Graham’s affecting lilt blends a Gaelic burr with Iberian intonation creating a unique feel that evokes the great Dory Previn’s crystalline storytelling and oblique observations, straight as an arrow phrasing that singles out and speaks directly to the soul. This ain’t no winsome gruesome syrup-pop-vox.

Sonically Graham has the assistance of sound engineer Jordi Mora and arranger Helena Cànoves, building from a foundation of piano and classical guitar, the addition of double bass, harp and bassoon with the irruption of grungy guitar it all amounts to a cinematic cornucopia of dreamlike states of psychedelic lyricism and poetic surrealism.

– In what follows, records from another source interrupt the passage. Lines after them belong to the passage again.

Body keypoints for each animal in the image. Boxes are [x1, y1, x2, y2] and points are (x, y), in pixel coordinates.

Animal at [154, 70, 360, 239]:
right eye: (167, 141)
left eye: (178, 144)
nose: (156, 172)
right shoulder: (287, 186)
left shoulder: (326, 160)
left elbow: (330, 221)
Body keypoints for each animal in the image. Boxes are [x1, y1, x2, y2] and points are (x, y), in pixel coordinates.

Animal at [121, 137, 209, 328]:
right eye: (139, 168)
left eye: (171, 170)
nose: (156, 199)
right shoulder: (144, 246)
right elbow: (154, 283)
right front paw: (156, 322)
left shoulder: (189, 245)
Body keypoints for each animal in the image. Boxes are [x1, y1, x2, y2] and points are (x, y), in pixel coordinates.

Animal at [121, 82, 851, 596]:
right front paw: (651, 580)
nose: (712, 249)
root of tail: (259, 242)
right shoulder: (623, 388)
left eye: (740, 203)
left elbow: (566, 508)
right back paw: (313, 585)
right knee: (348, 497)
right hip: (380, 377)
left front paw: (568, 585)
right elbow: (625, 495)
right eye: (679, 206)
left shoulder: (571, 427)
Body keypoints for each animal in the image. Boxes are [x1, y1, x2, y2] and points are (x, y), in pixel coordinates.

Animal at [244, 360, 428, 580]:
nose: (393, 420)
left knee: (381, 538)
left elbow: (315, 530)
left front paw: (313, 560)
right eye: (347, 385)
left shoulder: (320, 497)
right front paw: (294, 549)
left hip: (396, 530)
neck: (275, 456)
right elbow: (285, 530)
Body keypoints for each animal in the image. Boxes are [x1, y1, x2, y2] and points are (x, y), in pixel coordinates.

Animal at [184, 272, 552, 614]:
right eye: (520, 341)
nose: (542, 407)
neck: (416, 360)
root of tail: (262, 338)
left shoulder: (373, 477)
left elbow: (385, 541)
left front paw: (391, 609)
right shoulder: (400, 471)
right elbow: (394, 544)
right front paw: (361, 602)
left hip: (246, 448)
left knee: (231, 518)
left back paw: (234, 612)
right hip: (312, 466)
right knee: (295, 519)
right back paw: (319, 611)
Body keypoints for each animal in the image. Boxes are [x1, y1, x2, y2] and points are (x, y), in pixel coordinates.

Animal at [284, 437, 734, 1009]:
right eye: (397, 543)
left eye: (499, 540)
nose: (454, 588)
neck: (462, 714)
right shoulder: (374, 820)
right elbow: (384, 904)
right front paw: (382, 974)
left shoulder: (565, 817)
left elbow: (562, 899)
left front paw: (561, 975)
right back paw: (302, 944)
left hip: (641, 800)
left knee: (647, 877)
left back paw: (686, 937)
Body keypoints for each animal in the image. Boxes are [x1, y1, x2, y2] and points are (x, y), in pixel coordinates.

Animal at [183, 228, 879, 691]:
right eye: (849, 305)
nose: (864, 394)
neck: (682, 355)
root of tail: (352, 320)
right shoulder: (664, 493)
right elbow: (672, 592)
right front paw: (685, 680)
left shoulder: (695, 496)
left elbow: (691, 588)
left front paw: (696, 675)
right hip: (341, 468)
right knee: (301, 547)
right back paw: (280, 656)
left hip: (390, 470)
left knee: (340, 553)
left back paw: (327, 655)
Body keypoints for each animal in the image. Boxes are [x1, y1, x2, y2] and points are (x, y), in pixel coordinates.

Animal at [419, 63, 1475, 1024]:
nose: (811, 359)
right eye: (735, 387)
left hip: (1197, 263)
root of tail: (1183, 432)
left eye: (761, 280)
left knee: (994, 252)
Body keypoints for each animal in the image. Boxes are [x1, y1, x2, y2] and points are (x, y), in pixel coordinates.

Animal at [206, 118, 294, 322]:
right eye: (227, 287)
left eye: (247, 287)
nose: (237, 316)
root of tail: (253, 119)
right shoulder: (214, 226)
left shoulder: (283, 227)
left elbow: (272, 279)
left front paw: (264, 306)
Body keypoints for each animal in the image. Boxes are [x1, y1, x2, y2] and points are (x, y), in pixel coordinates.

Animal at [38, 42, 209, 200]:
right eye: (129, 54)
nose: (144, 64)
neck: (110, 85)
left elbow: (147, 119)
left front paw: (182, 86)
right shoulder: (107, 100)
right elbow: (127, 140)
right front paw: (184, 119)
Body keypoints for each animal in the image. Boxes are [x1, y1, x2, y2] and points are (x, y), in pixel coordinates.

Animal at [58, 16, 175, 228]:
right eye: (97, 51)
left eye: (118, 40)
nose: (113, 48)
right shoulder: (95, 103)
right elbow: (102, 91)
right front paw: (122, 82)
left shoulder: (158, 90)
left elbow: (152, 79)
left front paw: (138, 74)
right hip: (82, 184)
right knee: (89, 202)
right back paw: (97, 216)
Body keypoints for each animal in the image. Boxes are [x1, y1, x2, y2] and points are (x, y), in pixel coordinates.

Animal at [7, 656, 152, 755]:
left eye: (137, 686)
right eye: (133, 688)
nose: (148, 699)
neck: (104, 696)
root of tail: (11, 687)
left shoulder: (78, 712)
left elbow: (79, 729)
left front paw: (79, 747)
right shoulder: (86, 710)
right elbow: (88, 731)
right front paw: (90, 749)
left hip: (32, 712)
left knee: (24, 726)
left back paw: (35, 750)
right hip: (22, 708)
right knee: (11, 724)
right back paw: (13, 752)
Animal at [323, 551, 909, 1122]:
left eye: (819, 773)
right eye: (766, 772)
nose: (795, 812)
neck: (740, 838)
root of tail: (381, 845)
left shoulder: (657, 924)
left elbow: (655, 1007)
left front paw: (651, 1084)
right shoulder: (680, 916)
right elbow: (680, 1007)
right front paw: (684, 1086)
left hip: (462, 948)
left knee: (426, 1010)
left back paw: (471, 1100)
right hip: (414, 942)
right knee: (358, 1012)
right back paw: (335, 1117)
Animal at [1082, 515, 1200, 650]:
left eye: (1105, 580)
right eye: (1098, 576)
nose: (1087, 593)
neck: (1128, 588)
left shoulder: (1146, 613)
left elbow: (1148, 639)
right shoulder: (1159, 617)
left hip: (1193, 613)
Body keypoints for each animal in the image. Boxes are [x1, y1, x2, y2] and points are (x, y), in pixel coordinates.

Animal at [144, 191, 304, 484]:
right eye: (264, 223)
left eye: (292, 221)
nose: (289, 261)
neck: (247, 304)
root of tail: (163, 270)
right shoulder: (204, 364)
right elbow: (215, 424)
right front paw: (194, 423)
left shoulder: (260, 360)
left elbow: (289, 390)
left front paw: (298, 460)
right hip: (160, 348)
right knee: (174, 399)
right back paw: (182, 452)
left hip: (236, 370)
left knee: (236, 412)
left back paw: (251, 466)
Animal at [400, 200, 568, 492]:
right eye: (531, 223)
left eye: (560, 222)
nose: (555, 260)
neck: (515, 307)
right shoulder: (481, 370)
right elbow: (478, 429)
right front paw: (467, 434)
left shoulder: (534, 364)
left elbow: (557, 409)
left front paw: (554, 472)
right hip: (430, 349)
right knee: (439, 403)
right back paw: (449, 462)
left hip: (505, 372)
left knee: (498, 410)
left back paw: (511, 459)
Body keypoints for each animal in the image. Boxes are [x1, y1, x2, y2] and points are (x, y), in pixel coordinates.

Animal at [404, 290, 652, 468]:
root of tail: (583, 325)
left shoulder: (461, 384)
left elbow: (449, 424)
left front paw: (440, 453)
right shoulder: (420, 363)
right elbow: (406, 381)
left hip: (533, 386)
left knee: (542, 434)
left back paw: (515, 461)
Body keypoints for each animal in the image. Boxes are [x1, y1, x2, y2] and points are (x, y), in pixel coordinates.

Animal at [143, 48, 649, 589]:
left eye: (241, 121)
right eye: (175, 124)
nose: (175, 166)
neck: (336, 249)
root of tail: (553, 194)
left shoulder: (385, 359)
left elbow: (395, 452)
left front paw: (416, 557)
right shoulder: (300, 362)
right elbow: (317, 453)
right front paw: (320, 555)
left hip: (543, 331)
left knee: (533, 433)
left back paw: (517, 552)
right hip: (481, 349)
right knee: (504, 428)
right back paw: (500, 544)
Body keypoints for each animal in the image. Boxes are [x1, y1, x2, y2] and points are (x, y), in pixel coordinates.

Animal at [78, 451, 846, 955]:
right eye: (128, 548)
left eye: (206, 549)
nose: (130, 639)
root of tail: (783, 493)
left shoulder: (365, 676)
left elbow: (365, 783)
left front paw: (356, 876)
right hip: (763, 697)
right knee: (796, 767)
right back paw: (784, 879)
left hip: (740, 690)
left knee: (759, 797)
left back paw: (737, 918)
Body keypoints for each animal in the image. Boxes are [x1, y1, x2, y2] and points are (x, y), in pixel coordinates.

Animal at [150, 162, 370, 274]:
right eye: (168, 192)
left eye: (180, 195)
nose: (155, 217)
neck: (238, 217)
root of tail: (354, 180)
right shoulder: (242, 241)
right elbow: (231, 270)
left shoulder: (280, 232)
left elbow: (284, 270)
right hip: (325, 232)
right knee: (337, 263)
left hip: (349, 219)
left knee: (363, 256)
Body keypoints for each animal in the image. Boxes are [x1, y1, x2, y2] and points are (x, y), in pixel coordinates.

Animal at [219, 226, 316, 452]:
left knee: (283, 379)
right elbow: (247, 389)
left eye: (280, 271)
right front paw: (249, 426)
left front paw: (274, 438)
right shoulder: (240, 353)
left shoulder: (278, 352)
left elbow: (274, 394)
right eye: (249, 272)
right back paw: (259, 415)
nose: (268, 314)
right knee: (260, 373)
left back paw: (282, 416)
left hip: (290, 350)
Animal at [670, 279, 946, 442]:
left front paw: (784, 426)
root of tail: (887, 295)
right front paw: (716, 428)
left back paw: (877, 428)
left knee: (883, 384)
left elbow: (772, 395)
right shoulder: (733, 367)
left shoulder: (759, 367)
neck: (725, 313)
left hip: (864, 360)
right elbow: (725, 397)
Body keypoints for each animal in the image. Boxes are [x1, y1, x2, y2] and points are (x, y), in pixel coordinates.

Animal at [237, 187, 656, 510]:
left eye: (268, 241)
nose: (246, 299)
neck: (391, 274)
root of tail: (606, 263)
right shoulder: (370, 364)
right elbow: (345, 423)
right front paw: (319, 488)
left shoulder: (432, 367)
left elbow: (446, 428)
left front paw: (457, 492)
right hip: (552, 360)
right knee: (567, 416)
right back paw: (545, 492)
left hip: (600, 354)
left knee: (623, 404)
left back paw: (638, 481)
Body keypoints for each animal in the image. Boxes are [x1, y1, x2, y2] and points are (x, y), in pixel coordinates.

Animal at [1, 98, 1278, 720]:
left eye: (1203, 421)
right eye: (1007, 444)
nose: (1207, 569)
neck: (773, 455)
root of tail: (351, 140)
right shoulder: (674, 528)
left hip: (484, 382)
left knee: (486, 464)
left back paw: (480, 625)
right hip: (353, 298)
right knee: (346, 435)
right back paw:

This is none more evident than on the sonorous and wondrous ‘Yes, it’s me, the goldfish!’ which views a skewed world through the eyes of the enclosed fish, beyond the bowl called home remains an unknown existence, one false leap can lead to expiry. Its philosophical message one of perpetually going round and round treading the same water is in fact the maintenance of equilibrium. A mystical microcosm of everyday existentialism.

The inner-engine, the spirit within, the pure essence, the life-force that dictates and prevails is addressed in ‘The Catalyst’, a jaunty and upbeat number that contrasts with downbeat sentiments and heartbeat testaments, Graham’s supposed ‘stupid Catalan English’ one cause for concern.

The small island of Procida in the Bay of Naples is the locale/subject of the opening and closing of the album: the former is a trancelike 70 seconds of woozy wistfulness that effortlessly ebbs away, the latter picks up this psychic postcard and resumes its hazy prose.

A sonic schism appears with ‘Disaster in Napoli’, a No-Wave feedback dirge, the repetitive clanging of imminent doom mirroring the ominous warnings that chaos is coming to town.

A soothing ambience permeates throughout this enchanting suite, like the titular flower there’s a reassuring resoluteness and rigour that affirms an emotional resilience.